ガウス侯爵からもな。アルノルドの錬金馬鹿に引かない令嬢としてマーロアが気に入られているそうだ。それに君の実父の件もある。どうする? 猶予はなさそうだが」
絶対逃げられないように仕向けられている事は分かった。
「なぜそこまで自分にしていただけるのですか?」
アイロス殿下は不敵な笑みを浮かべ、シャルマン殿下の淹れたお茶を手に取っている。
「少し違うな。俺たちはマーロア君が欲しいのだよ。ファルス君自身も優秀で側近になる資格は充分だ。だが、魔力無しと思われている令嬢が王族の側にいれば敵は油断するだろう? それに彼女は強い。
魔術に関しては王宮魔術師としても働ける程の腕前だそうだ。騎士としての実力は女ながらに団長クラスだ。情勢は落ち着いてきているとはいえ、戦える側近が一人でも多く欲しいんだよ。
もちろん君もそうだ。騎士団長になる実力も十分にある。魔力量も多く、イェレに師事して魔術に関してもかなりの実力だと聞いている。学院でも成績優秀だった。
それに君はずっと従者としても働いていてきめ細かな部分までよく気が付く。私の執事兼側近として申し分ないのだ」
アイロス殿下は熱弁するあまり、カシャンと音を立ててお茶が勢いよくテーブルに零れた。
お茶を零すほど力説する殿下を見て俺は苦笑する。
これはもう逃げ切れないな、と。
「……わかりました。そのお話、お受け致します。ですが、執事兼側近というのがよくわかりません」
「あぁ、私たちには専属の執事がいるんだが、何かと忙しいんだ。視察には付いてこられない時も多々あってね。お茶も満足に飲めない有様だ。側近が淹れるお茶は不味くてかなわない。ファルス君に頼む事になるからだよ」
視察中のお茶淹れ係か。
「承知致しました」
俺は騎士の礼を執る。
「これから宜しく頼んだよ。あ、そうそう。この後すぐにエフセエ侯爵の所へ行くといいよ。君の願いを聞き入れ、後ろ盾となって実父の横やりを押さえて貰っているんだろう?」
全く食えない人たちだ。どこまで事情を知っているんだろうか。
「分かりました。すぐに伺います」
そう言って俺は部屋を後にした。
侯爵家へ向かい、王太子殿下の側近になることや伯爵になること。そしてマーロアと結婚したいと侯爵にお願いした。

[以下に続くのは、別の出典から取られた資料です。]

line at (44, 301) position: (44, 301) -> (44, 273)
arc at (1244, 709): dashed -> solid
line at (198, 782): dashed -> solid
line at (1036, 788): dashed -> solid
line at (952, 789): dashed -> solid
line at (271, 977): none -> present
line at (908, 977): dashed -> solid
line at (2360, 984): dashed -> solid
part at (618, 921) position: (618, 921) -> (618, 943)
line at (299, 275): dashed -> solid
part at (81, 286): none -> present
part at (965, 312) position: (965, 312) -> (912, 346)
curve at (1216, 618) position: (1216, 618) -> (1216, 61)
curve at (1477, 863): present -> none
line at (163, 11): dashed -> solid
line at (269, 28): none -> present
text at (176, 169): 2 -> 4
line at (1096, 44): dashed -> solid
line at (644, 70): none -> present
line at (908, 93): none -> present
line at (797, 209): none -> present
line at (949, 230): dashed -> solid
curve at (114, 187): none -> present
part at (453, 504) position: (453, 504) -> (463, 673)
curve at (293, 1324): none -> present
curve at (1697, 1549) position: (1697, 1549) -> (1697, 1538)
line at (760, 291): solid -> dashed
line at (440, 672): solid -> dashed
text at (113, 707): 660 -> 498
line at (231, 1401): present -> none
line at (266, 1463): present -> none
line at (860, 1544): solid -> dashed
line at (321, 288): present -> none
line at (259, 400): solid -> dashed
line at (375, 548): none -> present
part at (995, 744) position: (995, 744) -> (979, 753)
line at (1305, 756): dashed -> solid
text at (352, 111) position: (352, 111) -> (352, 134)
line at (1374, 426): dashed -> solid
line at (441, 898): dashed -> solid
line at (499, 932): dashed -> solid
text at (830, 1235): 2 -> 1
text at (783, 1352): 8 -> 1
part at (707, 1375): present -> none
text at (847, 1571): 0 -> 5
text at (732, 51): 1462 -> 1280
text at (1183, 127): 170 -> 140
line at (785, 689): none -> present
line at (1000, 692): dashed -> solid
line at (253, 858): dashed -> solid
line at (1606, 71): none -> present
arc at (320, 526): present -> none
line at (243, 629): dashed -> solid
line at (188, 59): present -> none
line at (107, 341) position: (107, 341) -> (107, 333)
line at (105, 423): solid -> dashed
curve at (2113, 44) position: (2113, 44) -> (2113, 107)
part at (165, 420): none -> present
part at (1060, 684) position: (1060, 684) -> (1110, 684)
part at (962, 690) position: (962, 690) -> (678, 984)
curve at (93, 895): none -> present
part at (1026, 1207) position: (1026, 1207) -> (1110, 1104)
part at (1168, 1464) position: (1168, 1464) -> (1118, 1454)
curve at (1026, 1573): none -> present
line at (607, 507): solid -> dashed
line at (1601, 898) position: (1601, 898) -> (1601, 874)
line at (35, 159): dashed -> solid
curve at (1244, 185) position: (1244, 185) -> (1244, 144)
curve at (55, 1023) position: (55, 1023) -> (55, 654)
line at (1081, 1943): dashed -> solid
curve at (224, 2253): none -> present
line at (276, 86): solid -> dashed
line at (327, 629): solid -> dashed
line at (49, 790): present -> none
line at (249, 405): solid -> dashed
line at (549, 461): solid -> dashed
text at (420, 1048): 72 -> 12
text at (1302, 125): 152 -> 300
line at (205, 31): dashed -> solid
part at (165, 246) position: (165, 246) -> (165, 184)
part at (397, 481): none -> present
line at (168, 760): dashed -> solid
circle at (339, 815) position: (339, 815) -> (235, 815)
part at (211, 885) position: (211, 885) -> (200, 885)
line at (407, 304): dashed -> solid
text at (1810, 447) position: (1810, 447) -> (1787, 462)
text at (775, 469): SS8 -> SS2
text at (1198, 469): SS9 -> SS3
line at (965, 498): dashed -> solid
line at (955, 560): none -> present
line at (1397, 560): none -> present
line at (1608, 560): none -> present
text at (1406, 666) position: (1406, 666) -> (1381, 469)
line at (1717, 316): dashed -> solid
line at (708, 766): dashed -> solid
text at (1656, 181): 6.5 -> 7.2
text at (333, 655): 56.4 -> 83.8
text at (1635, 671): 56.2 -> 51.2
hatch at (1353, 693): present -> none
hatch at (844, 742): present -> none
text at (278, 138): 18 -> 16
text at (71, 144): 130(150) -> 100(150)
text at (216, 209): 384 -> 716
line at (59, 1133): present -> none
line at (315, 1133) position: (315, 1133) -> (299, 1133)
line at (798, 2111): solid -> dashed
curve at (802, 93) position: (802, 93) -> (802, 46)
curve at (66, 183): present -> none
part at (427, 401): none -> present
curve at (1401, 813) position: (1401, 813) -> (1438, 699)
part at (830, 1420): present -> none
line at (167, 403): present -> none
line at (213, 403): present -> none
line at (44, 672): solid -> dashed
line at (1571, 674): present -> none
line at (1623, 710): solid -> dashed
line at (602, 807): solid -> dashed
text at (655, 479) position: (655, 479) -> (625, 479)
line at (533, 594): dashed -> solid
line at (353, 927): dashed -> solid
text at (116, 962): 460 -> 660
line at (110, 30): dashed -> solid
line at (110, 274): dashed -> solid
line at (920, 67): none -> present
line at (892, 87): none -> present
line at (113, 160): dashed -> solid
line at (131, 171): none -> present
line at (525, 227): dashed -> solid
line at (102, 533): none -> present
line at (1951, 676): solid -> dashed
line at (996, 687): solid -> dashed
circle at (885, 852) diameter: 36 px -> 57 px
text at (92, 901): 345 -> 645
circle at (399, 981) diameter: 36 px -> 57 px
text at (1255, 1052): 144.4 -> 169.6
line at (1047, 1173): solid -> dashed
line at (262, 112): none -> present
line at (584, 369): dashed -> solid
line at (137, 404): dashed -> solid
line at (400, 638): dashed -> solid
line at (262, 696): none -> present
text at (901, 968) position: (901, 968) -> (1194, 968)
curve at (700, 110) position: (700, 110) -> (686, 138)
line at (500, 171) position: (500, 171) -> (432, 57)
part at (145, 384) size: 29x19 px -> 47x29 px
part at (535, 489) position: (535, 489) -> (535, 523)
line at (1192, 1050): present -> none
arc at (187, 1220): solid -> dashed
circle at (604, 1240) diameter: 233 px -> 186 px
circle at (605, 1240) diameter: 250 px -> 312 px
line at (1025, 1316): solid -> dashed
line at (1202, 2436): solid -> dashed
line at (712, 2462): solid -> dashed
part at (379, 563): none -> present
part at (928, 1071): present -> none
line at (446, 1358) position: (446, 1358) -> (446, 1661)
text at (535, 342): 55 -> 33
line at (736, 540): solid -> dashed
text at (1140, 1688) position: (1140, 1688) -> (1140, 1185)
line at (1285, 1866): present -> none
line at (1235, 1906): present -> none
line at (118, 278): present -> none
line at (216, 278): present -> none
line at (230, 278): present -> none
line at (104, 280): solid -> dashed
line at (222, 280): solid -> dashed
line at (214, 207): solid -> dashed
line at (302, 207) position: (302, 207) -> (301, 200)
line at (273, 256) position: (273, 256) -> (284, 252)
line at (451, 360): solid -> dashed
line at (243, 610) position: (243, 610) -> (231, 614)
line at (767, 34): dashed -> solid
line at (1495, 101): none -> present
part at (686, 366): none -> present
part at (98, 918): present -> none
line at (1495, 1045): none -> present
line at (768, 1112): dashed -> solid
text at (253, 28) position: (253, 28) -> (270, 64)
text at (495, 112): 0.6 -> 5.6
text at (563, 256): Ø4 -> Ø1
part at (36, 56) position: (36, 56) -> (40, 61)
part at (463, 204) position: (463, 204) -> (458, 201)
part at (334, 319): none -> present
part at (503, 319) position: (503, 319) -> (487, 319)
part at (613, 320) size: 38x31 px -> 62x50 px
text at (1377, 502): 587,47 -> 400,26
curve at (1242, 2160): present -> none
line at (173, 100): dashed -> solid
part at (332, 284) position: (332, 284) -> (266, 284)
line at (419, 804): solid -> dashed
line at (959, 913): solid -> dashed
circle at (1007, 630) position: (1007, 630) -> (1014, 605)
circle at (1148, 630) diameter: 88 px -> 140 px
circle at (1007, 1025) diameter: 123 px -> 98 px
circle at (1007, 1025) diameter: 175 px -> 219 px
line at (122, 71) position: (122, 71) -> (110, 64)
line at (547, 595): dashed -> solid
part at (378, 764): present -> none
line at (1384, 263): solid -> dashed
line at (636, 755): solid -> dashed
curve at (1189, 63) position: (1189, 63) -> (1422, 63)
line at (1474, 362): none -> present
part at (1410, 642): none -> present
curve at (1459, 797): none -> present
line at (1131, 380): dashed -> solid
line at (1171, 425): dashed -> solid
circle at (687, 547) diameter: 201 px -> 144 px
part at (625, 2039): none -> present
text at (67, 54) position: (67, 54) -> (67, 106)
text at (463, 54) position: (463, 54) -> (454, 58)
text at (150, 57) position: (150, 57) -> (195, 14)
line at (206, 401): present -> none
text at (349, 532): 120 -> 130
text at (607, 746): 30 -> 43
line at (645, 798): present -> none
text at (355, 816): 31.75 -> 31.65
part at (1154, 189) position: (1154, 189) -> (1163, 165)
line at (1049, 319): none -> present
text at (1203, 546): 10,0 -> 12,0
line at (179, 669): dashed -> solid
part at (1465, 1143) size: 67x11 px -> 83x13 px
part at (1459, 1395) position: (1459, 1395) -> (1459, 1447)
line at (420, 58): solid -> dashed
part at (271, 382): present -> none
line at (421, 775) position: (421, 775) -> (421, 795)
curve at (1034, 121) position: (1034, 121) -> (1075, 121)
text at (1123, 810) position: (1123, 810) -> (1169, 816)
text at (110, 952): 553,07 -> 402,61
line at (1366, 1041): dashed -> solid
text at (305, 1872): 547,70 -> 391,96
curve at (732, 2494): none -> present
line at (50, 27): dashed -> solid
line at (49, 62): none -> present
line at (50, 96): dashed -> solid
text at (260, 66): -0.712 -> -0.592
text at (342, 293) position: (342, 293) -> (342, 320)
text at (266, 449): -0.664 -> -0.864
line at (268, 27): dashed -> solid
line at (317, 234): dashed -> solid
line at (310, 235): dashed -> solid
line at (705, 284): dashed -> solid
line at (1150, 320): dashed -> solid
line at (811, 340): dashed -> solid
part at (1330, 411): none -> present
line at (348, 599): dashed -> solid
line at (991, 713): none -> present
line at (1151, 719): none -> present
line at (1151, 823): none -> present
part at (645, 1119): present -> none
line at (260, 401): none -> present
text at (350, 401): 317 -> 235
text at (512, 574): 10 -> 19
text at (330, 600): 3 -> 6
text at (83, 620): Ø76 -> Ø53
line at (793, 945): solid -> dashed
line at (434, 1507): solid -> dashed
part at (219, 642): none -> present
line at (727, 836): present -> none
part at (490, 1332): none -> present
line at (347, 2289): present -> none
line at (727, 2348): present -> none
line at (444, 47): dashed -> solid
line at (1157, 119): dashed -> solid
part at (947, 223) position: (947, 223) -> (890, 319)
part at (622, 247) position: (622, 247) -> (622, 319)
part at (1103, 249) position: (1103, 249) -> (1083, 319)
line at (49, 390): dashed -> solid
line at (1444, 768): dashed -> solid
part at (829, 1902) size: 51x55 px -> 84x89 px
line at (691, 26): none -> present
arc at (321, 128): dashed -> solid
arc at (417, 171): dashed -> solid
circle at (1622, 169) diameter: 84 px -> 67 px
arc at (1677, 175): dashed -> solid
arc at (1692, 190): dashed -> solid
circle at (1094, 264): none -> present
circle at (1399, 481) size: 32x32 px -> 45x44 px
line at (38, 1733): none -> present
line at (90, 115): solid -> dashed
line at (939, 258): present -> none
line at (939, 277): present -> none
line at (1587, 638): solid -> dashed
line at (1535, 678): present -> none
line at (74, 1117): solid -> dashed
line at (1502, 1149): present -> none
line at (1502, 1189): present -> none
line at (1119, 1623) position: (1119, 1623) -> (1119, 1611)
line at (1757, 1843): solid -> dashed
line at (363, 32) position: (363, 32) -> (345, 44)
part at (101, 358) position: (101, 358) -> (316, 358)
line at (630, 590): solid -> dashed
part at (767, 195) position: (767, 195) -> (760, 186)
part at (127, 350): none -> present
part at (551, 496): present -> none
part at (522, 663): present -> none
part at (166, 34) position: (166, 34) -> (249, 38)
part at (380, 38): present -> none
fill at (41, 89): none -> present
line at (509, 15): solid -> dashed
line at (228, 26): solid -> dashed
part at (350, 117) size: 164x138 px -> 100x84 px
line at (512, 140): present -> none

侯爵は苦い顔をしていたけれど、オットーさんもその様子に苦笑しながら口添えをしてくれて許しを得た。
マーロアが結婚してもいいと返事をしたら、という条件付きだったが。
邸の使用人たちは俺の快挙にとても喜んでくれた。アンナさんはしっかりとお嬢様を捕まえろって命令だった。母にもすぐに手紙を出した。マーロアが好きだって書くのは少し照れ臭かったけれど、母からすぐに返事が返ってきたのは言うまでもない。
きっと母は苦労してきたから泣きながら喜んでくれていると思う。そこからの行動は自分でも早かったと思う。
プロポーズの場でマーロアが喜ぶ演出がしたいので協力して欲しいとイェレ先輩を拝み倒したのは言うまでもない。頼みを聞く代わりにブラックドラゴンを一緒に倒してほしいと言われ、倒しに行ったことも今では懐かしい。
マーロアは俺の選んだドレスを着てくれた。とても美しかったんだ。改めて誰にも渡したくないって思った。
プロポーズした時は心臓が口から出そうなほど緊張したんだ。
彼女が俺を受け入れてくれた時、嬉しくてその後の記憶が曖昧なんだ。
俺は幸せ者だ。
美しい妻がいて、優しい両親たち。上司にも多分、恵まれている。
初夜は妻から剣のプレゼント。国宝級の剣を貰った喜び。しかも二人お揃いだ。嬉しすぎる。これは殿下たちに自慢するしかないな!
休日は二人で狩りに出掛けたが、切れ味に驚く。
『これならドラゴンも一人で倒せそうだ』とマーロアに言うと、私も倒してみたいと。今度一緒にドラゴンを倒してみようと思う。
それから俺たちは一緒に(視察という名の)旅行も楽しんだ。
今は膨らむ妻のお腹を心配しながらも幸せな日々に感謝しかない。